05.04.2021 - 12:24 Uhr
StullnOberpfalz

Feierliche Ostermesse in St.-Barbara-Kirche in Stulln

Nach der Entzündung der gesegneten Osterkerze auf dem Vorplatz der St.-Barbara-Kirche Stulln zieht Pater Justin zur Feier der Osternacht ins Gotteshaus ein..
von Herbert RohrwildProfil

Gegen 20 Uhr neigt sich die Sonne zum Horizont und mattes Abendrot begleitet ihren Untergang. Auf dem Platz vor der St.-Barbara-Kirche Stulln erhellt das entfachte Feuer im Eisenkorb die einsetzende Dämmerung und kündet die Osterfeier an.

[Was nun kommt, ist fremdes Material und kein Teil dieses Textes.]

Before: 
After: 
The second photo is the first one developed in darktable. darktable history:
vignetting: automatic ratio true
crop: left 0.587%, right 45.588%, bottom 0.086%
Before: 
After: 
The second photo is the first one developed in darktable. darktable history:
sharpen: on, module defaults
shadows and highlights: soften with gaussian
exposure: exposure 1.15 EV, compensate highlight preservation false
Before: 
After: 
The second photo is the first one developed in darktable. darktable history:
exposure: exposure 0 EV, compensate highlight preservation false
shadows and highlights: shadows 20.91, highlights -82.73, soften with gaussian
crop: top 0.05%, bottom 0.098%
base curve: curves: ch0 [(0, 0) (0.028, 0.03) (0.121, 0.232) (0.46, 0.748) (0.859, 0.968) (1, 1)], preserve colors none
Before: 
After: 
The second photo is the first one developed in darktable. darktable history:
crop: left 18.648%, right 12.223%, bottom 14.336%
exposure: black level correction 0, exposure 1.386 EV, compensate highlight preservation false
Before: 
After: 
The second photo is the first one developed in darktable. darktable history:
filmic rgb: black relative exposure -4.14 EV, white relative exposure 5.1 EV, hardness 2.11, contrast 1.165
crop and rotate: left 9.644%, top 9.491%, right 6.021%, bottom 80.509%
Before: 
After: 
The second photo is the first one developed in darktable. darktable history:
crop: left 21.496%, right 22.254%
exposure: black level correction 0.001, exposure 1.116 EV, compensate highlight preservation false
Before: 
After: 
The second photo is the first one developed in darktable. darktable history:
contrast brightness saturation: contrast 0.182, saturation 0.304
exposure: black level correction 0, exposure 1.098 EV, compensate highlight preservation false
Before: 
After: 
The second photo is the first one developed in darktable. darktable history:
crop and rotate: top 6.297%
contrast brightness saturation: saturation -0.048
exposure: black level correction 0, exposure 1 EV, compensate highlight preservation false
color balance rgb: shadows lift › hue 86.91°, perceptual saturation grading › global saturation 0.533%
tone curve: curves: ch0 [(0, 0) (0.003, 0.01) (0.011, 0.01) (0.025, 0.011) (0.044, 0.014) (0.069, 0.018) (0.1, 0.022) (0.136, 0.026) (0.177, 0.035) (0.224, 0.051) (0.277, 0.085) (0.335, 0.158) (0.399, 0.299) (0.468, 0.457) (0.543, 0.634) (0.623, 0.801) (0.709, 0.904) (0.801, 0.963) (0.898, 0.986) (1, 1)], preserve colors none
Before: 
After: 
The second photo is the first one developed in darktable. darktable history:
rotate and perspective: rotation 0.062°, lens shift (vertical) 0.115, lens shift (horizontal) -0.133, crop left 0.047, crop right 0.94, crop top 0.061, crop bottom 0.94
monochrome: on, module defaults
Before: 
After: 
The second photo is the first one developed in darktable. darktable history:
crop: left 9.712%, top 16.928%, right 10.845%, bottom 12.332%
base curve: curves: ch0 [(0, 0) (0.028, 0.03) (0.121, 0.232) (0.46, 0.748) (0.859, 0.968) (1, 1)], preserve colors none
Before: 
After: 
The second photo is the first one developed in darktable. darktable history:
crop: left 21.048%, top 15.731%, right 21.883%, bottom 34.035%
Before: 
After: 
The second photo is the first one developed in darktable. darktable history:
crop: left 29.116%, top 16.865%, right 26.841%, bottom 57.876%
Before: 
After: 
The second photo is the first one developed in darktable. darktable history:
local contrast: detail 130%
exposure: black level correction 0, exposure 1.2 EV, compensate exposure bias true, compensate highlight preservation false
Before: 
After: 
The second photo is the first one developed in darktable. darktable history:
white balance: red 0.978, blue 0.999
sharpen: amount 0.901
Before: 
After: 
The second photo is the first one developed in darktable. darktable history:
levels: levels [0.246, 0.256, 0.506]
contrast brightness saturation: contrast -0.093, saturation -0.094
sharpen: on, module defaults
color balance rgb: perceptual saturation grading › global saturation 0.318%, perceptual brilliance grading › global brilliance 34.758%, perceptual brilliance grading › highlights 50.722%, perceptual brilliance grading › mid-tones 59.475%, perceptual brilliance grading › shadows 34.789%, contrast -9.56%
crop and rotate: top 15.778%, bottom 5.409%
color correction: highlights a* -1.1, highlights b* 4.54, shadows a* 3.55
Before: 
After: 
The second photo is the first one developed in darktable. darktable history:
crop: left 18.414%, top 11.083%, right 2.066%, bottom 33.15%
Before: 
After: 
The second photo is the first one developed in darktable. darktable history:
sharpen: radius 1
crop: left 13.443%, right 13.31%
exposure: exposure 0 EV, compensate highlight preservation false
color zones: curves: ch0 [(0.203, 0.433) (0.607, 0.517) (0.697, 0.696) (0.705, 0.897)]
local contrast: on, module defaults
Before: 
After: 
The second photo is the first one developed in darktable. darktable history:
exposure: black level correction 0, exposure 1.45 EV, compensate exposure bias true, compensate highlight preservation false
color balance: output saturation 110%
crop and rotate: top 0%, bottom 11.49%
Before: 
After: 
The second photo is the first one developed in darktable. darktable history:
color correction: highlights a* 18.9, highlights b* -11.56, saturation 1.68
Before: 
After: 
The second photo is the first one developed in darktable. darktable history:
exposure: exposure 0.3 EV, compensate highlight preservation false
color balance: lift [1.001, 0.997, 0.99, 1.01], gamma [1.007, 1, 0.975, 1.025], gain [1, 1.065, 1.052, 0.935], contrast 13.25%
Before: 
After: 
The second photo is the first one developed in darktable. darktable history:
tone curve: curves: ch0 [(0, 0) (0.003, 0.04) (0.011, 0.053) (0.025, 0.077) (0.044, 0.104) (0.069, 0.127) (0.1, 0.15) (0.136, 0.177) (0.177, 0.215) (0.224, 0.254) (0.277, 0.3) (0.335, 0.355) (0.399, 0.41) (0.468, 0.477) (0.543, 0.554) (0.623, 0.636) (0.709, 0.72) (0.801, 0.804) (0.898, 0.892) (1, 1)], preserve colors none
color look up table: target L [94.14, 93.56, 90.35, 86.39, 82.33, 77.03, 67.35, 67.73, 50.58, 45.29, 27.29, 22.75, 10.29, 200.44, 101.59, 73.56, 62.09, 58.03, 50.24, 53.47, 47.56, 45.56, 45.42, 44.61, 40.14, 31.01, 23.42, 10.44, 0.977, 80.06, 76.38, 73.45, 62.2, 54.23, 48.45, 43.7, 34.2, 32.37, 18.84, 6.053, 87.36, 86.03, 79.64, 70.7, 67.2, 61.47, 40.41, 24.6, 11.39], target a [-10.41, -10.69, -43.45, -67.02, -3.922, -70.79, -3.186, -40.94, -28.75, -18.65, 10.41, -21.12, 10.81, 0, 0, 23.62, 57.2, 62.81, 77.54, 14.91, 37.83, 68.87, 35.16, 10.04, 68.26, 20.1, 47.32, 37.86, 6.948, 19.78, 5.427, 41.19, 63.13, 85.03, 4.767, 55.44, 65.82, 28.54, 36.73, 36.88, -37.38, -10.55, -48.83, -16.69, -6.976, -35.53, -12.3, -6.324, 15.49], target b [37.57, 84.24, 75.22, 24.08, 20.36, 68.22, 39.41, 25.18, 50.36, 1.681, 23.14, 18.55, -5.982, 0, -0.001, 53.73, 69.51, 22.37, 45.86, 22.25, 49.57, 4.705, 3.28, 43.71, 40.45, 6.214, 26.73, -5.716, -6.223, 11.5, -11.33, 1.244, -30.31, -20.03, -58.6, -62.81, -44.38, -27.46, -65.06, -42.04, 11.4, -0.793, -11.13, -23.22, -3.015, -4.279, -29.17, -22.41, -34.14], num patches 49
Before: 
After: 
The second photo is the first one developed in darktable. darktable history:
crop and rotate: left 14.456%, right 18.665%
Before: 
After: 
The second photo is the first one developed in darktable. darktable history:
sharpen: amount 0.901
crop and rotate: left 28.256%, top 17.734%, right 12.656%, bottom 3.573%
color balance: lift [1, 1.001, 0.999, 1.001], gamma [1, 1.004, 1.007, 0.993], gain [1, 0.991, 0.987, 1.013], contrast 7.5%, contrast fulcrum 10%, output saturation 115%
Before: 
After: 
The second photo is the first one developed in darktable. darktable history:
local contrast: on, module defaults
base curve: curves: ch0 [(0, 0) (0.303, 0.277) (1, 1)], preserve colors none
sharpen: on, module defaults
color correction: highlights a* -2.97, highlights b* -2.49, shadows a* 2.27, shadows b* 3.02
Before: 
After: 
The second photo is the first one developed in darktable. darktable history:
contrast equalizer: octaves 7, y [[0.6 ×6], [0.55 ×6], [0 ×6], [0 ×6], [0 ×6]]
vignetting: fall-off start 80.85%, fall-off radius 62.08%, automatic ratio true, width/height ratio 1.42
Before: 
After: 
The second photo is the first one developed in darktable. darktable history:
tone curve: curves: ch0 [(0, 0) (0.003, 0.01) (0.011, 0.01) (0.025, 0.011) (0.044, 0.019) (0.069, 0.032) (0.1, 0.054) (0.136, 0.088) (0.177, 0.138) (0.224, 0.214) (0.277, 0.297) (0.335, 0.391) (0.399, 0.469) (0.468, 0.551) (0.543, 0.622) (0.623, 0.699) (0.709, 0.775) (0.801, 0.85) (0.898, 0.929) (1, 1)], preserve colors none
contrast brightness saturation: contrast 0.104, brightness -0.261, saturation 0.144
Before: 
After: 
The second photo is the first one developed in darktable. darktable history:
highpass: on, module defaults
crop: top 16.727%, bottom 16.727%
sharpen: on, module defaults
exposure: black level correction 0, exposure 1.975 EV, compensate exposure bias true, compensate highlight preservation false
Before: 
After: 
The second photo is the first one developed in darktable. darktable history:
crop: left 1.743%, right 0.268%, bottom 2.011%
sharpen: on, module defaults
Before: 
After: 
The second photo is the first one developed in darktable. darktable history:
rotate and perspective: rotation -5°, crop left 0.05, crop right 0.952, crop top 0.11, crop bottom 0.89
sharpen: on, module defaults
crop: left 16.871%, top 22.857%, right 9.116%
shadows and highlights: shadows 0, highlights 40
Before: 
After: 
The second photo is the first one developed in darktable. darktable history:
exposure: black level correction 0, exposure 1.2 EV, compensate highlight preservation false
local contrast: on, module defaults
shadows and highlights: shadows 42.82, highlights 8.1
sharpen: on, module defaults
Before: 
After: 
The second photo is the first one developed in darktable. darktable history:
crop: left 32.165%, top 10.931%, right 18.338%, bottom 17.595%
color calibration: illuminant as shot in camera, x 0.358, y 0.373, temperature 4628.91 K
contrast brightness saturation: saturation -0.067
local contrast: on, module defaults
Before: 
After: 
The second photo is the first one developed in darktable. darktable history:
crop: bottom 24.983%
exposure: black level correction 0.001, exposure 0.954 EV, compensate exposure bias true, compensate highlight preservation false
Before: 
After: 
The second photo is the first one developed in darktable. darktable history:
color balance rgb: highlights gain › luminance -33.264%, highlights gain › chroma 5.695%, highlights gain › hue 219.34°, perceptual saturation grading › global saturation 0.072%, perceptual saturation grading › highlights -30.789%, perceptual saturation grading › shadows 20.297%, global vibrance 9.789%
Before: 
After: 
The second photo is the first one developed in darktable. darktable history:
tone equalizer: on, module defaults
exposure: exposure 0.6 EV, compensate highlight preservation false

Pater Justine spricht einleitende Worte, segnet die lodernden Flammen und entzündet die Osterkerze.

Der Priester zieht entsprechend der Covid-19-Pandemie-Regelung ins voll besetzte Gotteshaus ein. Dreimal singt der Geistliche „Lumen Christi“ und als Antwort erklingt jeweils „Deo gratias“. Die brennenden Kerzen der Gläubigen tauchen das Kirchenschiff und den Altarraum während der gesamten Liturgiefeier in ein gedämpftes Licht – und die Osterkerze steht auf den Stufen zum Hochalter im Mittelpunkt.

„Das Leben ist voller Überraschungen“. Diese Aussage rückte Pater Justine in seiner Predigt in den Mittelpunkt. Auch für die Freunde Jesu: Sein Leiden und sein Tod. „Es gibt Tage“. so der Pfarrvikar in seinen weiteren Worten, wo man nach dem Sinn und nach dem „Warum“ fragt. Es gibt Tage wie der Karfreitag und der Karsamstag für die Jünger: Allein, einsam, traurig, betrübt und aussichtslos.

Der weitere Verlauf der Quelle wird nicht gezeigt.